L’app nasce per consentire agli utenti di dimostrare la propria età quando accedono a piattaforme e servizi digitali, senza dover condividere dati personali sensibili. Il sistema, infatti, utilizza tecnologie che permettono di certificare solo il superamento di una soglia di età (13, 16 o 18 anni), senza rivelare identità, data di nascita o altre informazioni. Una soluzione pensata per garantire privacy e sicurezza, in linea con gli standard del Digital Services Act.
«Spetta ai genitori crescere i propri figli, non alle piattaforme» ha dichiarato von der Leyen, ribadendo che i social network possono rappresentare ambienti che creano dipendenza e non sempre sono adatti alle giovani menti in fase di sviluppo.

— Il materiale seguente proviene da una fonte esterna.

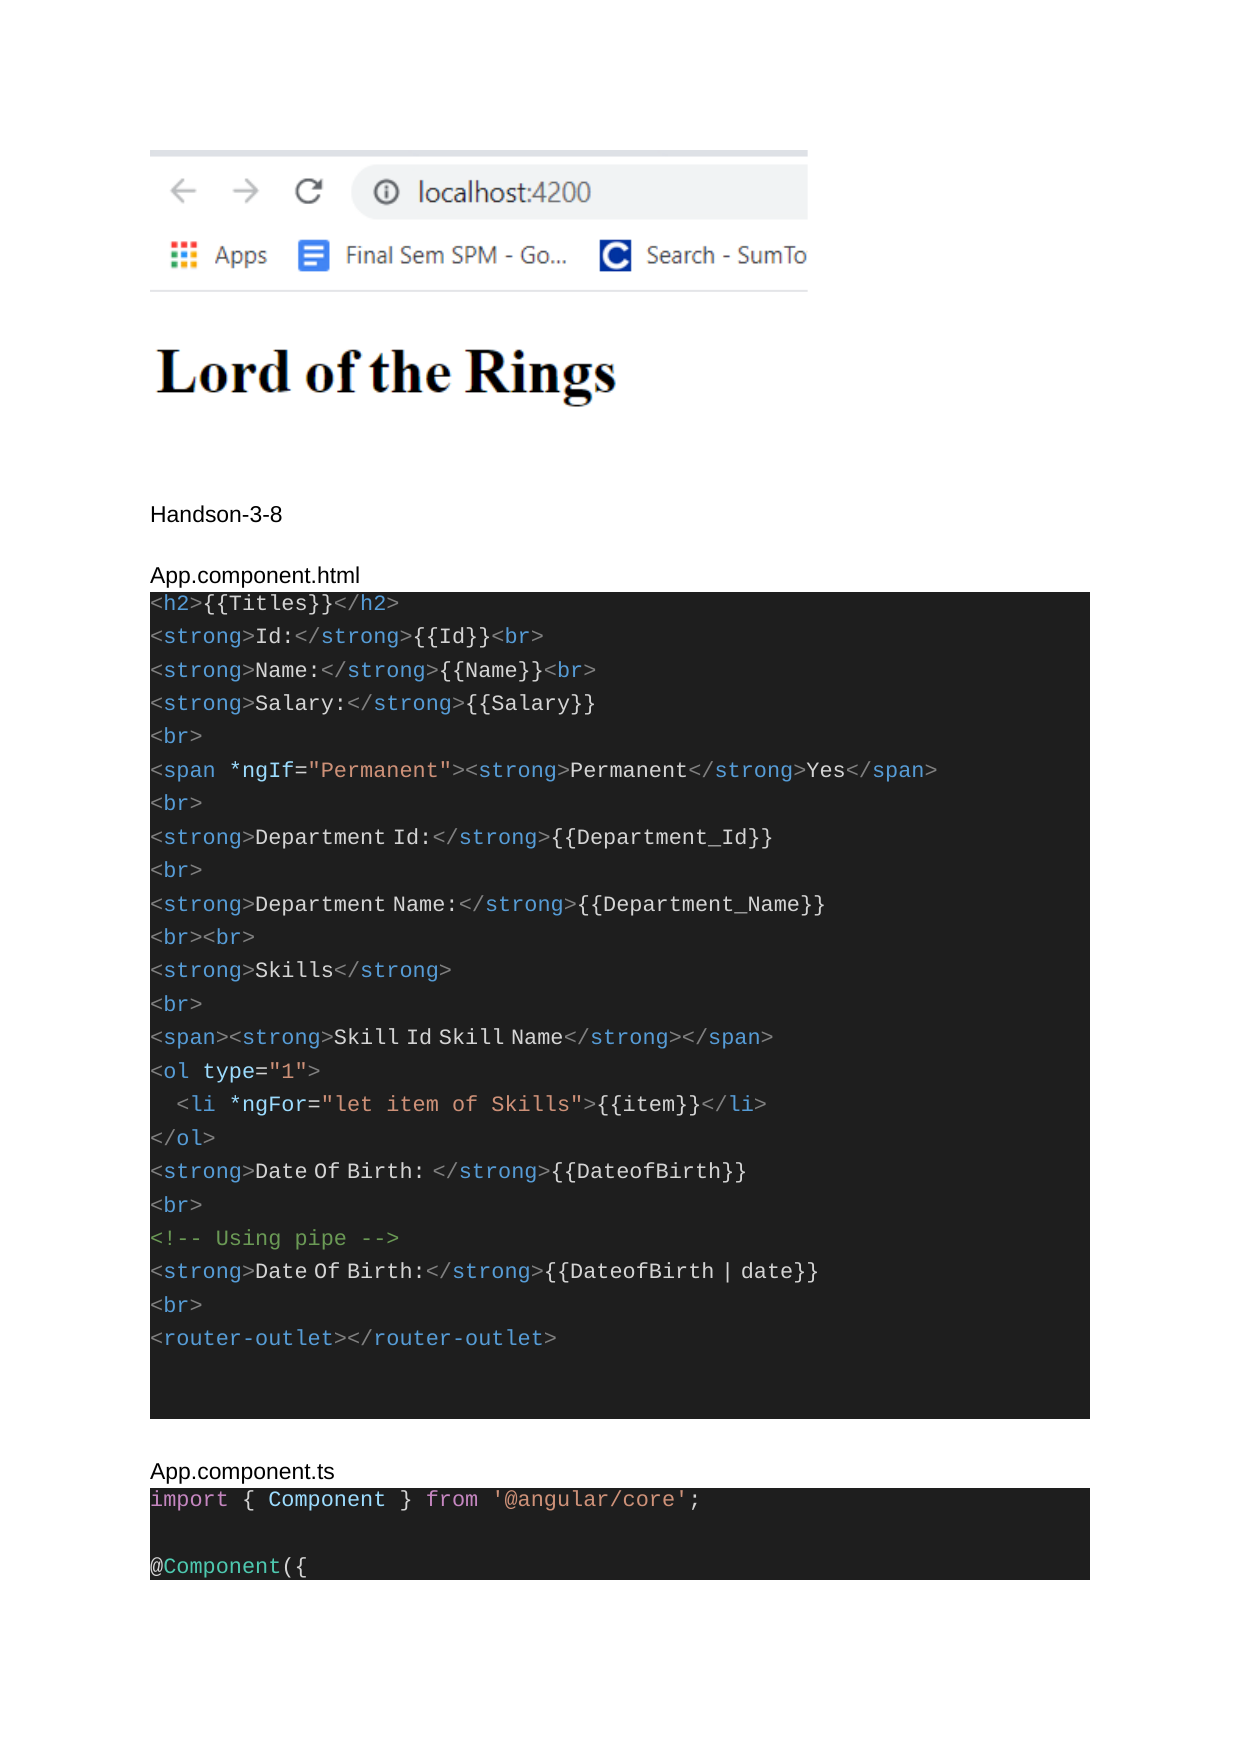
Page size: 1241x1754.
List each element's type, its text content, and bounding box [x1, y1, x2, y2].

L’app si inserisce in un quadro più ampio di misure europee per la tutela dei minori online, che include obblighi più stringenti per le piattaforme digitali e sistemi di controllo più efficaci.
Secondo le anticipazioni diffuse dalla Commissione, l’app sarà gratuita, integrabile nei portafogli digitali nazionali e utilizzabile su smartphone, tablet e computer. L’obiettivo è fornire uno strumento unico e standardizzato in tutta l’Unione, così da evitare disparità tra Paesi e rendere più semplice per le piattaforme rispettare gli obblighi di verifica dell’età.
Il lancio ufficiale è atteso nei prossimi mesi e rappresenterà uno dei passaggi chiave della strategia europea per un ambiente digitale più sicuro e trasparente.